Nei 12 mesi trascorsi dall’inizio delle proteste di massa che hanno interessato tutto il paese, le autorità del Libano hanno fatto registrare un fallimento dopo l’altro: non hanno risposto alla richiesta di diritti economici e sociali della popolazione, non hanno tutelato il diritto di manifestazione pacifica e la libertà d’espressione, non hanno protetto i manifestanti dalla violenza di attori armati non statali e sono venute meno nel garantire il diritto alla vita.
Nulla di strano, allora, se la voce dei manifestanti è ancora piena di rabbia e proseguono le richieste ai leader politici, tuttora inascoltate, di ammettere le loro responsabilità.
Sin dalle prime proteste del 17 ottobre 2019 le forze di sicurezza libanesi hanno ripetutamente fatto ricorso alla forza eccessiva nei confronti di manifestazioni prevalentemente pacifiche, mediante pestaggi, impiego di gas lacrimogeni, proiettili di gomma e a volte anche veri.
Centinaia di manifestanti hanno riportato ferite agli occhi, al petto e al collo. Decine di persone sono state arrestate e molte di esse hanno denunciato di essere state sottoposte a brutali pestaggi, in alcuni casi equivalenti alla tortura.
Dopo le prime settimane di proteste, nel novembre 2019 le autorità libanesi hanno avviato una campagna di intimidazioni, attraverso convocazioni in tribunale e interrogatori, nei confronti di oltre 80 attivisti che avevano legittimamente espresso le loro opinioni online o erano scesi in strada per prendere parte alle proteste.
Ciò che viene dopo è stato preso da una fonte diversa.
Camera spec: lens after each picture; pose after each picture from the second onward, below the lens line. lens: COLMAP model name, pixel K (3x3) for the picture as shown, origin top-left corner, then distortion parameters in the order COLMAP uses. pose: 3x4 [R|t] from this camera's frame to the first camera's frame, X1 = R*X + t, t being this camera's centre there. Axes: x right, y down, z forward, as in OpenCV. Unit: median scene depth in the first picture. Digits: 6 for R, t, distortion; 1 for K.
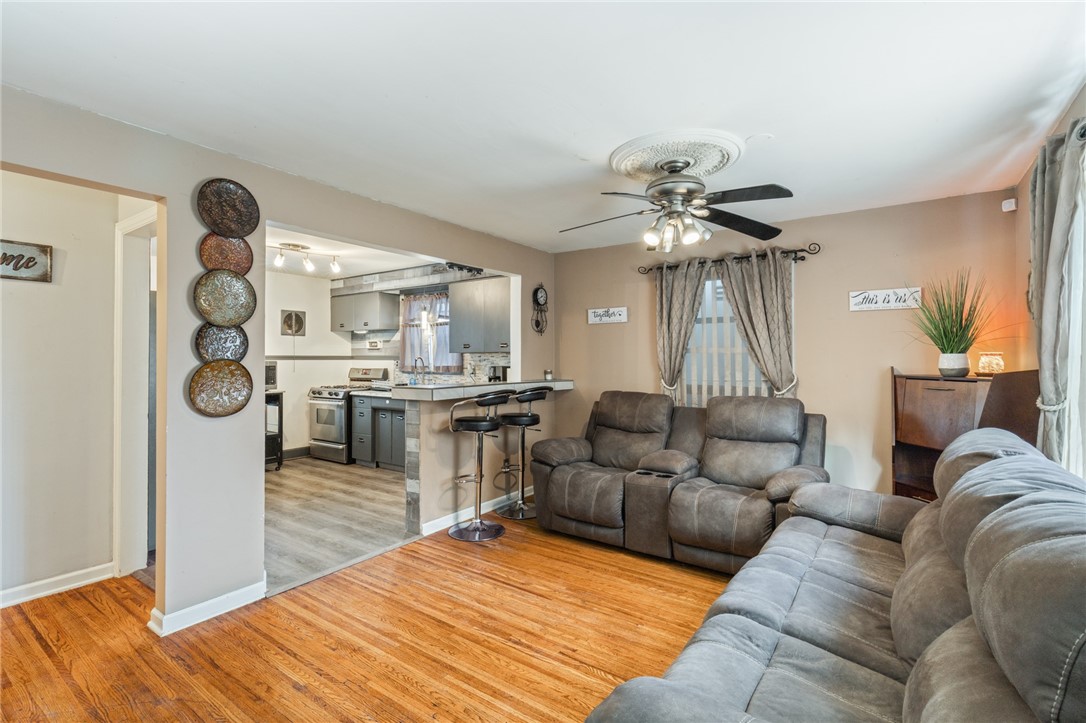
lens RADIAL K [[506.3, 0, 520.9], [0, 506.3, 351.9], [0, 0, 1]] dist [-0.000253, -0.000013]
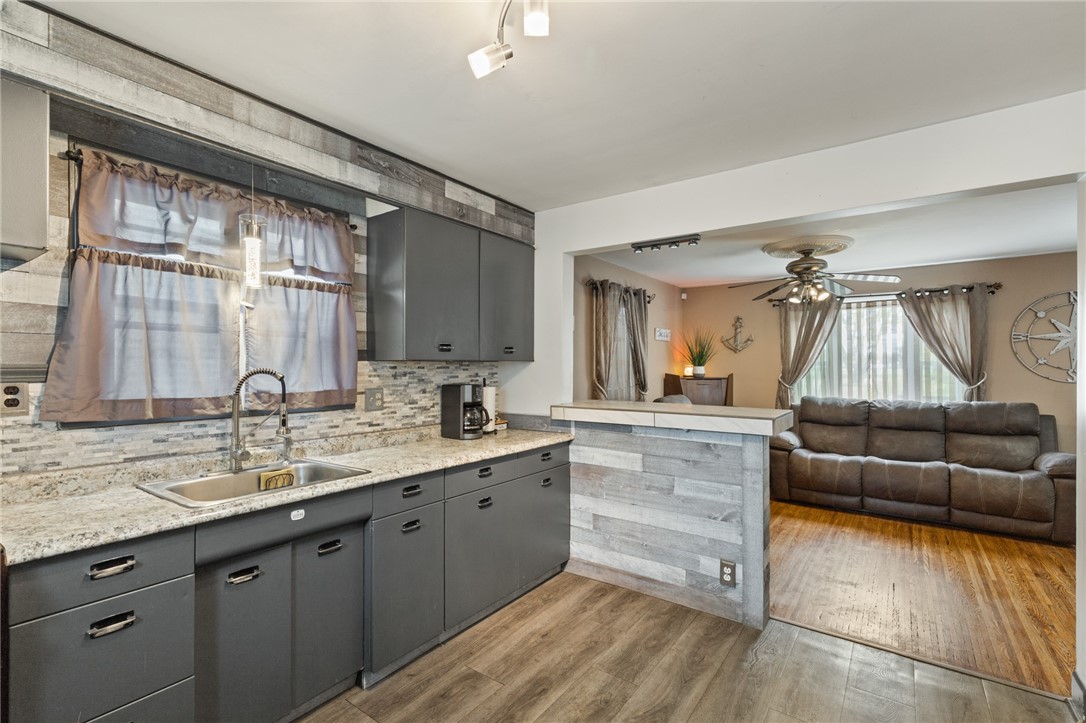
lens RADIAL K [[496.9, 0, 558.2], [0, 496.9, 364.1], [0, 0, 1]] dist [0.003928, 0.000287]
pose [[-0.037663, 0.005287, 0.999276, -0.893639], [-0.010544, 0.999928, -0.005687, 0.010306], [-0.999235, -0.010751, -0.037605, 1.328287]]
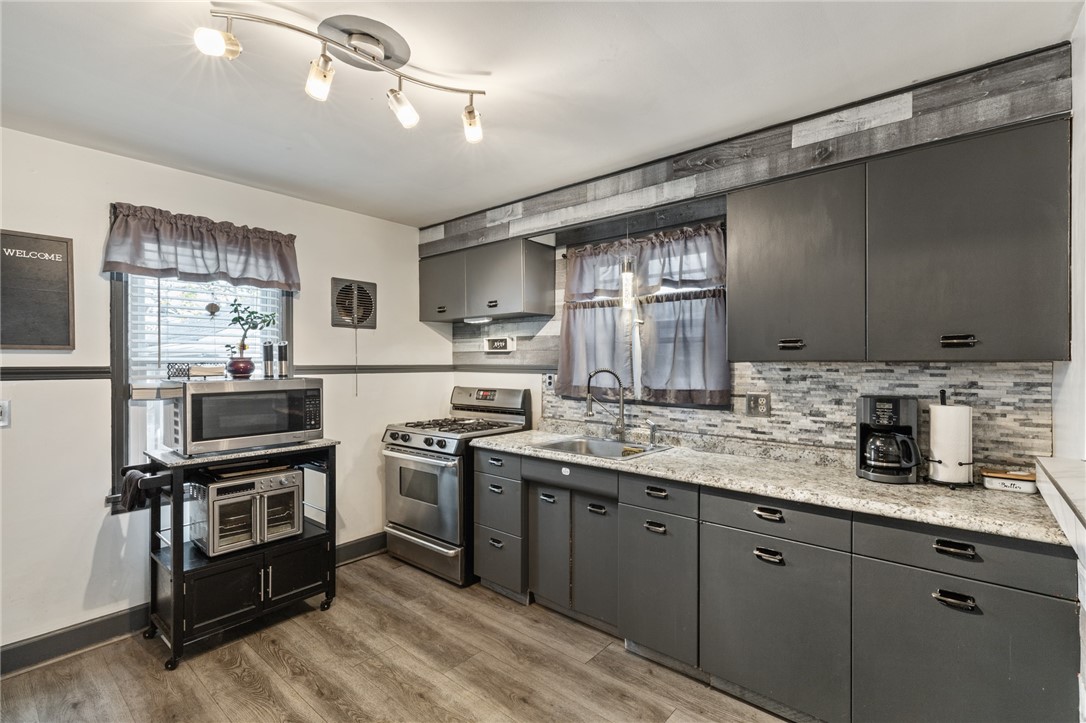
lens RADIAL K [[486.4, 0, 527.1], [0, 486.4, 364.7], [0, 0, 1]] dist [0.010410, -0.000383]
pose [[0.997718, 0.004997, -0.067328, -0.418890], [-0.004099, 0.999901, 0.013455, 0.000074], [0.067389, -0.013149, 0.997640, 0.894926]]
Ma il periodo più grave e vergognoso dell’ultimo anno libanese si colloca nei primi 10 giorni di agosto: il 4 c’è stata la tremenda esplosione al porto di Beirut; quattro giorni dopo, l’esercito e le forze di polizia si sono scagliate contro chi protestava pacificamente ferendo oltre 230 persone, molte delle quali agli occhi coi pallini da caccia o al volto e al capo coi candelotti lacrimogeni.
Sui fatti di agosto la società civile libanese, le famiglie delle vittime e varie organizzazioni internazionali continuano a chiedere un’indagine indipendente. Della giustizia libanese, come ha dimostrato l’ultimo anno, non c’è da fidarsi.